Pour ce duo d’entrepreneurs qui n’ont pas investi dans les couches lavables (mais qui ont développé des culottes menstruelles lavables), la couche jetable écologique est l’avenir : « Nous suivons les attentes des consommateurs, mais la part des couches lavables n’a jamais dépassé les 5 % », précise Kilian. O’Neill, ajoutant que, selon l’Ademe, l’impact écologique des couches jetables n’est pas pire que celui des couches lavables.
L’Agence de l’environnement et de la maîtrise de l’énergie n’a pas tranché la question, les deux catégories de couches ayant chacune des impacts différents sur l’environnement, en termes de déchets, de consommation d’eau et d’énergie. « Changer notre façon de consommer nécessite de changer nos modes de production. Et nous, PME françaises, nous sommes des petits colibris », poursuit Kilian O’Neill, citant Pierre Rabhi.
Le retour des couches dans les Hauts-deFrance
L’entreprise à impact, certifiée BioEd (bio-entreprise durable) et PME+ (le label des PME engagées pour l’homme, l’emploi et l’environnement) entend poursuivre ses efforts pour respecter la planète tout au long du processus de fabrication. de ses couches de cellulose de bois. L’usine de Bully-les-Mines est la première en Europe à utiliser un système qui récupère l’air présent dans la machine pour chauffer le bâtiment en hiver. En été, l’air sera tempéré par l’aspersion d’eau.

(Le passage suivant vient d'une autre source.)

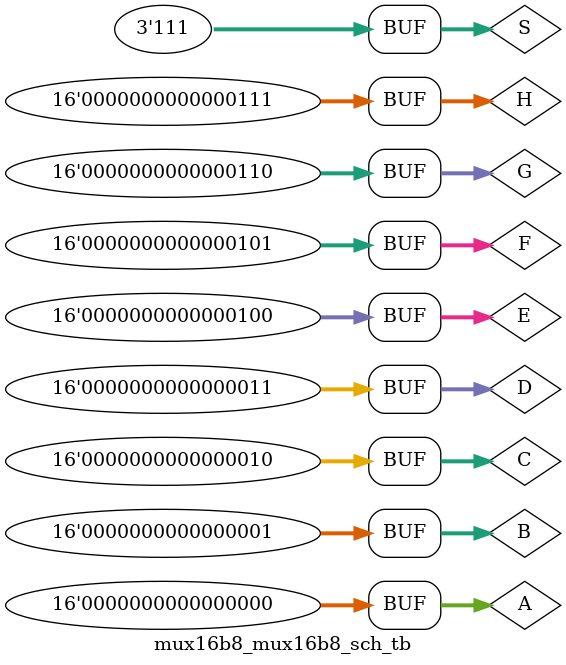
<source format=v>

`timescale 1ns / 1ps

module mux16b8_mux16b8_sch_tb();

// Inputs
   reg [15:0] A;
   reg [15:0] B;
   reg [15:0] C;
   reg [15:0] D;
   reg [15:0] E;
   reg [15:0] F;
   reg [15:0] G;
   reg [15:0] H;
   reg [2:0] S;

// Output
   wire [15:0] O;

// Bidirs

// Instantiate the UUT
   mux16b8 UUT (
		.A(A), 
		.B(B), 
		.C(C), 
		.D(D), 
		.E(E), 
		.F(F), 
		.G(G), 
		.H(H), 
		.S(S), 
		.O(O)
   );
// Initialize Inputs
	initial begin
		A = 16'b0;
		B = 16'b1;
		C = 16'b10;
		D = 16'b11;
		E = 16'b100;
		F = 16'b101;
		G = 16'b110;
		H = 16'b111;
		S = 0;
		#100;
		S = 1;
		#20;
		S = 2;
		#20;
		S = 3;
		#20;
		S = 4;
		#20;
		S = 5;
		#20;
		S = 6;
		#20;
		S = 7;
		#20;
   end
endmodule

</source>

Ce système devrait permettre de diviser par 10 la consommation d’électricité par rapport à une centrale classique.
Pour ce projet de réindustrialisation et de relocalisation, Naturopera a reçu le soutien financier de l’Etat dans le cadre du plan France Relance, de la Région Hauts-de-France, de Call ou de BPI France, mais aussi d’acteurs privés. (le fonds Regain 340 géré par Turenne Groupe, Société Générale et CIC).
En tout cas, l’implantation de cette nouvelle usine signe le retour des couches dans les Hauts-de-France : on se souvient de Peaudouce, dont le siège était à Linselles (Nord) et qui a pris de plein fouet, dès la fin des années 1980, les Pampers shock, marque phare du géant américain Procter & Pari.